Re: Eminating Evil
Dear Renko -
As you describe it, you are a writer at heart. (Though it is out of necessity, perhaps - a need to communicate somehow, if not through speech). I am glad for it. Through writing here, my need to want to become a good listener has some chance in daylight.) Your phrase "I hate to see animals die so I'm glad I won't be around when that happens" struck me a bit (In conversation I would not have paid much attention.) Reading that phrase over, I'm sure you meant that you wouldn't see her die because you have moved away from her, but my first thought was that you were perhaps ill. Is that the case? I don't mean to be an alarmist, but the phrase just struck me.
I had a professor once who was a very generous person as a teacher - he shared with his students generously. And though I really did not belong in his advanced class, he let me in and treated me with respect. I had noticed something gloomy in him and he in me and I felt we had an unspoken understanding that life was not a cake-walk for either one of us. I was too shy to talk to him or hardly anyone. On the last day of class, in the course of giving a lecture, he looked straight at me and said something to the effect: "everyone should get there papers early in because 'I won't be around.'" It startled me. I became panicked because I thought he was trying to tell me something, but I coughed it up to my paranoia. Weeks later, we heard news that he has passed away from surgical complications and had known all along that odds were high that he would not make it. These bizarre coincidences certainly do not help people of have mental issues and make for spooky conversation - which doesn't help us either!. Have you seen the movie "Donny Darko?" by the way?

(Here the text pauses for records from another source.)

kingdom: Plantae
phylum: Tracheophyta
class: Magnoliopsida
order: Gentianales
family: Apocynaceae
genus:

Reading that back - that was a depressing story, so lets move on...
You being a good listener to boot is quite a specialty. I do admire (from a genuinely sincere place) people who are good listeners. And you have sensitive heart. Your cousin must be grateful. Just an insider tip - when my writing becomes confused like your cousin's, it is because I have a very specific complaint that can never be remedied or that I am ashamed to articulate and so I will grasp at a 100 other complaints without ever feeling the freedom to say exactly the thing that is bothering me. All the reasoning and the logic behind my 100 complaints will be muddled because I am frustrated that I can't say the real thing that is really bothering me.
I wanted to talk to you about such a thing today, but I got distracted by your writing about your lovely pet.